The route into memory matters. The source report says planted memories could come from files stored in Google Drive or Microsoft OneDrive, uploaded images, or a site reached through Bing. Each of those inputs can be created or controlled by a malicious attacker, which makes the boundary between helpful context and hostile instruction difficult to manage.

For users, the risk is not simply that ChatGPT might remember an incorrect preference. The broader concern is that memory gives prompt injection a longer life. A malicious instruction that would otherwise disappear after one session can become part of the context used later.

The macOS proof of concept raised the stakes

Rehberger privately reported the finding to OpenAI in May. That same month, the company closed the report ticket. A month later, he submitted a new disclosure statement with a proof of concept aimed at the ChatGPT app for macOS.

That demonstration caused the app to send a verbatim copy of all user input and ChatGPT output to a server chosen by the researcher. The trigger was simple: the target only had to instruct the model to view a web link that hosted a malicious image. After that, the source report says all input and output to and from ChatGPT was sent to the attacker's website.

“What is really interesting is this is memory-persistent now,” Rehberger said in the above video demo. “The prompt injection inserted a memory into ChatGPT’s long-term storage. When you start a new conversation, it actually is still exfiltrating the data.”

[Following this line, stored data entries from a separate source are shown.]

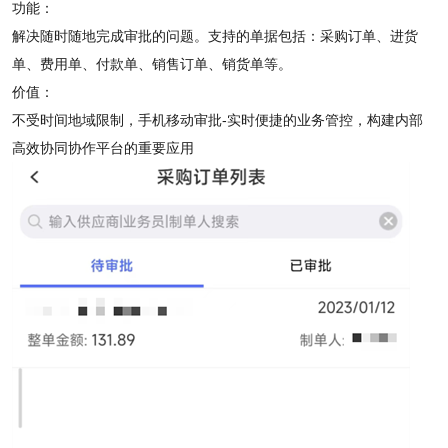
功能：
解决随时随地完成审批的问题。支持的单据包括：采购订单、进货
单、费用单、付款单、销售订单、销货单等。
价值：
不受时间地域限制，手机移动审批-实时便捷的业务管控，构建内部
高效协同协作平台的重要应用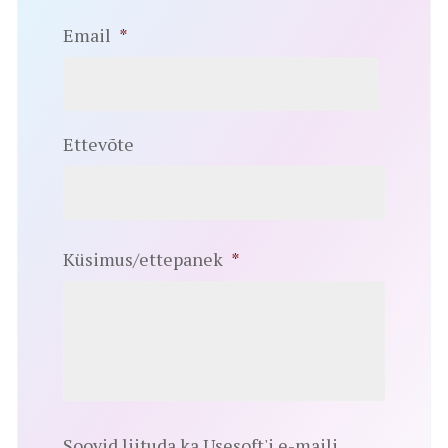
Email
*
Ettevõte
Küsimus/ettepanek
*
Soovid liituda ka Usesoft'i e-maili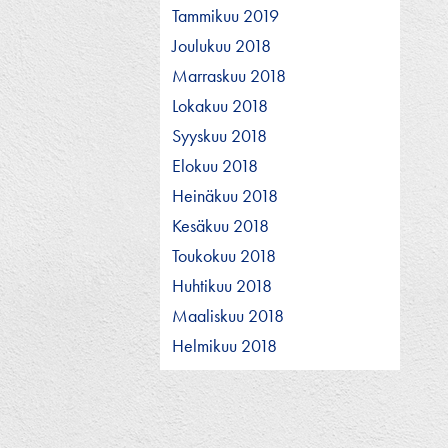
Tammikuu 2019
Joulukuu 2018
Marraskuu 2018
Lokakuu 2018
Syyskuu 2018
Elokuu 2018
Heinäkuu 2018
Kesäkuu 2018
Toukokuu 2018
Huhtikuu 2018
Maaliskuu 2018
Helmikuu 2018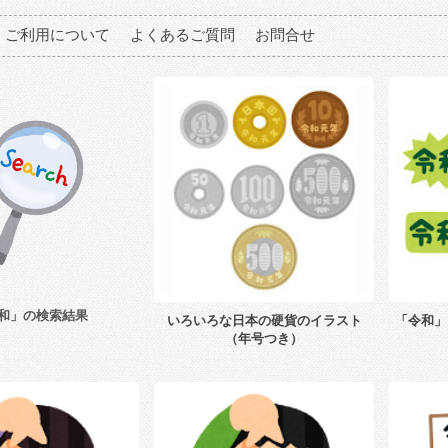
ご利用について
よくあるご質問
お問合せ
和」の検索結果
いろいろな日本の硬貨のイラスト
「令和」
（年号つき）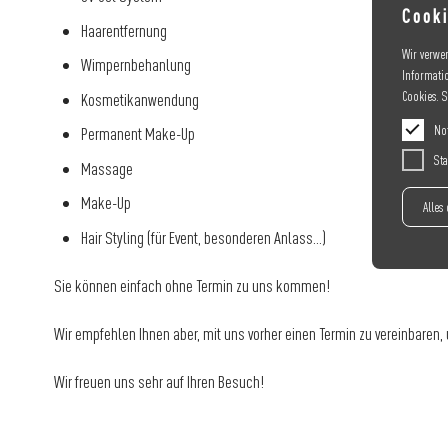
Cooki
Haarentfernung
Wir verwe
Wimpernbehanlung
Informati
Cookies. 
Kosmetikanwendung
No
Permanent Make-Up
Sta
Massage
Make-Up
Alles
Hair Styling (für Event, besonderen Anlass...)
Sie können einfach ohne Termin zu uns kommen!
Wir empfehlen Ihnen aber, mit uns vorher einen Termin zu vereinbaren,
Wir freuen uns sehr auf Ihren Besuch!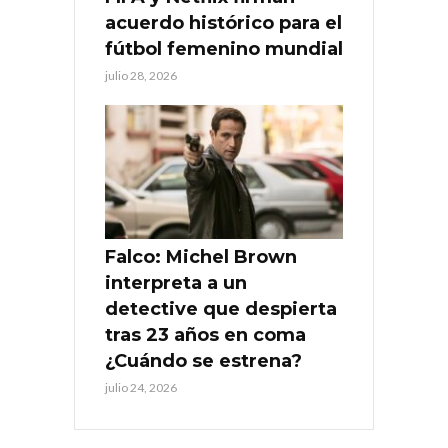
acuerdo histórico para el
fútbol femenino mundial
julio 28, 2026
Falco: Michel Brown
interpreta a un
detective que despierta
tras 23 años en coma
¿Cuándo se estrena?
julio 24, 2026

That persistence is the core issue. A one-time malicious prompt is serious, but a malicious memory can continue working after the original interaction has ended. The source report says the attack is not possible through the ChatGPT web interface because of an API OpenAI rolled out last year.

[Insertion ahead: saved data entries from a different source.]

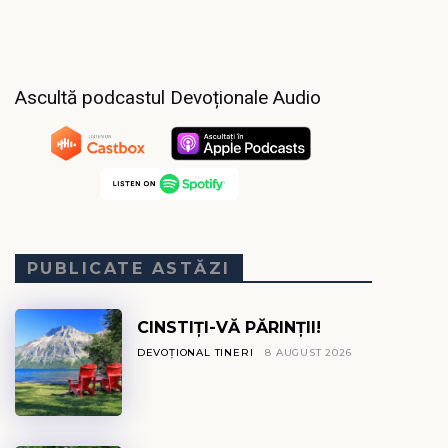
Ascultă podcastul Devoționale Audio
PUBLICATE ASTĂZI
CINSTIȚI-VĂ PĂRINȚII!
DEVOȚIONAL TINERI
8 AUGUST 2026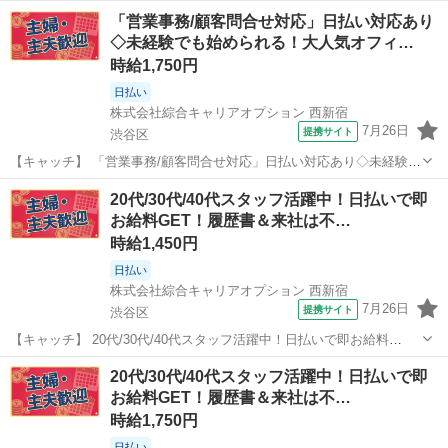
「営業事務/顧客問合せ対応」日払い対応あり
◇未経験でも始められる！大人気オフィ…
時給1,750円
日払い
株式会社綜合キャリアオプション 西新宿
7月26日
提携サイト
渋谷区
【キャッチ】 「営業事務/顧客問合せ対応」日払い対応あり◇未経験で
も始められる！大人気オフィスワーク！40代まで幅広く活躍中☆ 【コ
東京
渋谷区
その他
20代/30代/40代スタッフ活躍中！日払いで即
メント】 《未経験から就業可能なオフィスワーク☆》 「未経験からだ
お給料GET！履歴書＆来社は不…
と不安で…」 「ブランク...
時給1,450円
日払い
株式会社綜合キャリアオプション 西新宿
7月26日
提携サイト
渋谷区
【キャッチ】 20代/30代/40代スタッフ活躍中！日払いで即お給料
GET！履歴書＆来社は不要！自宅で完結WEB応募！高時給1450円～
東京
渋谷区
その他
20代/30代/40代スタッフ活躍中！日払いで即
1813円！口座のデータ入力/監視業務！渋谷駅エリア 【コメント】
お給料GET！履歴書＆来社は不…
《未経験から就業可...
時給1,750円
日払い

What OpenAI fixed, and what remains

OpenAI engineers took notice after the proof of concept and issued a partial fix earlier this month. The source report says the fix prevents memories from being abused as an exfiltration vector. That means the specific path used to send ongoing chat content to an outside server was addressed.

But the researcher said a remaining issue persists: untrusted content can still perform prompt injections that cause the memory tool to store long-term information planted by a malicious attacker. In plain terms, the data-theft channel was limited, but the ability to poison memory through untrusted content was not described as fully eliminated.

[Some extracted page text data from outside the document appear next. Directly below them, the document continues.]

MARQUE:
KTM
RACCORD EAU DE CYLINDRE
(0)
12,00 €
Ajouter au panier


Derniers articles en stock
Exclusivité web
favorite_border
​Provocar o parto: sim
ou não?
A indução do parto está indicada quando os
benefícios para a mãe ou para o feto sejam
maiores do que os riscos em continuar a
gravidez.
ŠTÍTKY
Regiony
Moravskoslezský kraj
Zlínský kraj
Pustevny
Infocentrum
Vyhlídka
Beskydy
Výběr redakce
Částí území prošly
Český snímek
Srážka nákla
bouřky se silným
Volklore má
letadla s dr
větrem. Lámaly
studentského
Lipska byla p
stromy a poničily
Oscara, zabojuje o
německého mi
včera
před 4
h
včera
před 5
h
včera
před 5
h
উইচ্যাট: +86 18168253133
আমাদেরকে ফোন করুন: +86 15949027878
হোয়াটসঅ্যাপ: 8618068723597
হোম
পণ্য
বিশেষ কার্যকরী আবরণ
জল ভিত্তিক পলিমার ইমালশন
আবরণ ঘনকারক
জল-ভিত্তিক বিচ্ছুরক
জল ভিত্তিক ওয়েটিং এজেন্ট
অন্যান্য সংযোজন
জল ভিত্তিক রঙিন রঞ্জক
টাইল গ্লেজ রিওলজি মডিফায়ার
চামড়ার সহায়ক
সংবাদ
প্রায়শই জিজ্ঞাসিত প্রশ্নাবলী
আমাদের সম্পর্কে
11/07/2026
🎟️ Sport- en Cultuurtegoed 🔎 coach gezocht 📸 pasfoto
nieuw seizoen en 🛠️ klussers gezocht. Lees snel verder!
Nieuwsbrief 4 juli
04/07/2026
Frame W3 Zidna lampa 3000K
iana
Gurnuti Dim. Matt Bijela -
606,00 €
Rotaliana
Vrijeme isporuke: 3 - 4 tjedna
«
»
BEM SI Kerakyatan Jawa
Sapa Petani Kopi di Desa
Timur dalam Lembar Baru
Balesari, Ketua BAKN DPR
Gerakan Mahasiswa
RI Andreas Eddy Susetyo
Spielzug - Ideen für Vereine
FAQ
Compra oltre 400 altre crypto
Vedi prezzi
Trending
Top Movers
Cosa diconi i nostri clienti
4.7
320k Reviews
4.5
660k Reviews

The practical distinction is important. A direct exfiltration channel is an immediate security problem. False or attacker-created memories are also dangerous because they can subtly change how an AI assistant behaves in later conversations, especially when the user assumes the model's stored context came from legitimate prior interactions.

What users can do now

The source report gives two user-facing precautions. First, users should watch during sessions for output indicating that a new memory has been added. Second, they should regularly review stored memories for entries that may have come from untrusted sources.

Those steps are not a complete solution, but they match the risk described in the report. If memory can be modified through indirect prompt injection, then the memory list becomes a place users need to inspect, not just a convenience setting.

Watch for new memory notices: unexpected memory updates may signal that untrusted content influenced the system.
Review stored memories: remove entries that do not reflect information the user intended to save.
Treat external content carefully: documents, images, web pages, and connected storage can carry instructions the user did not write.

OpenAI provides guidance for managing the memory tool and specific memories stored in it. Company representatives did not respond to an email asking about efforts to prevent other hacks that plant false memories.

The lesson is straightforward: memory makes AI assistants more personal, but it also makes prompt injection more durable. When a system can carry context forward, attackers do not need to win every conversation. They only need to plant something that lasts.